ESC RCC, while not included in the 2016 World Health Organization classification of tumours of the urinary system, is a newly described neoplasm predominantly occurring in women. ESC RCC is characterized by cells with abundant eosinophilic cytoplasm, typical fine or coarse basophilic stippling, solid and cystic growth patterns, frequent CK20+/CK7– immunophenotype and an indolent clinical course.[16,17]

A common diagnostic challenge is distinguishing the eosinophilic variant of ChRCC and oncocytoma. ChRCC is characterized by cells with prominent cell membranes described as plant cell-like, wrinkled ‘raisinoid’ nuclei with perinuclear haloes, finely granular eosinophilic cytoplasm and diffusely positive CK7 immunophenotype.[3] The distinctive nuclear features of ChRCC are key to distinguishing oncocytoma from the eosinophilic variant of ChRCC.[18] The International Society of Urological Pathology recommends paying close attention to nuclear cytology and cytoplasmic features supplemented by IHC staining for CK7.[15]

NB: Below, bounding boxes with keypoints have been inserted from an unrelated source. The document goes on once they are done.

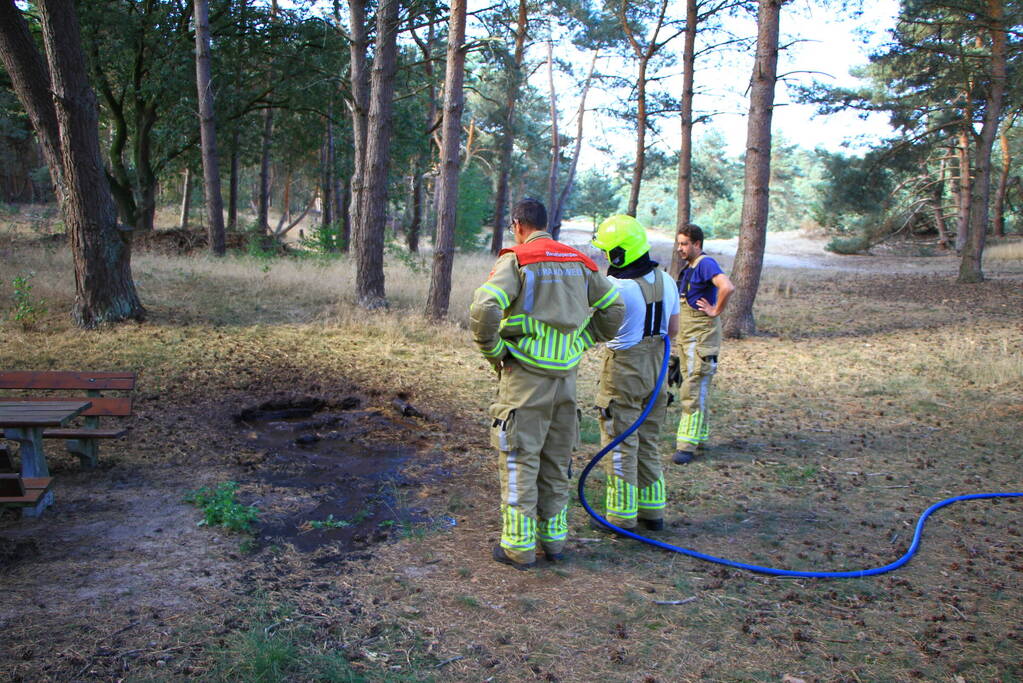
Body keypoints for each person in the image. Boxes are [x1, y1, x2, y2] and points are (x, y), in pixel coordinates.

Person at [470, 198, 624, 570]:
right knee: (557, 462)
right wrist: (582, 341)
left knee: (520, 458)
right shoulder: (580, 262)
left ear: (518, 224)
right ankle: (554, 542)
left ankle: (518, 547)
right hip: (565, 381)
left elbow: (484, 307)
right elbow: (615, 309)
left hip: (525, 379)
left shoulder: (518, 260)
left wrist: (495, 351)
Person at [590, 215, 680, 531]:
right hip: (658, 370)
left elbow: (598, 331)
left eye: (606, 251)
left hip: (624, 371)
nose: (603, 257)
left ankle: (620, 517)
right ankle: (653, 512)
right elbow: (674, 330)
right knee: (649, 441)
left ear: (619, 254)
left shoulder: (618, 287)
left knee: (619, 441)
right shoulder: (667, 280)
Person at [672, 224, 735, 464]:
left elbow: (727, 286)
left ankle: (686, 446)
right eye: (679, 243)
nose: (680, 248)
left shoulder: (706, 263)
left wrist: (715, 310)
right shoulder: (690, 267)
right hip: (688, 336)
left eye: (685, 243)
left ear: (697, 244)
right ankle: (699, 436)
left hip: (701, 337)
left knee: (693, 387)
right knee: (695, 385)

On the basis of our experience and the findings of other studies, we believe that renal oncocytomas have characteristic morphological features that allow for accurate diagnosis. The cases in our series were diagnosed based on morphology and supported by IHC for CK7. Tumour cells were mostly negative for CK7 although occasional focally positive cells were seen. Furthermore, we are of the opinion that the presence of necrosis, sarcomatoid areas, prominent clear-cell changes, prominent papillary architecture and widespread mitotic figures including atypical forms are not compatible with the diagnosis of renal oncocytoma.

We conclude that the presence of vascular and perinephric fat invasion is consistent with the diagnosis of renal oncocytoma and does not alter its benign course.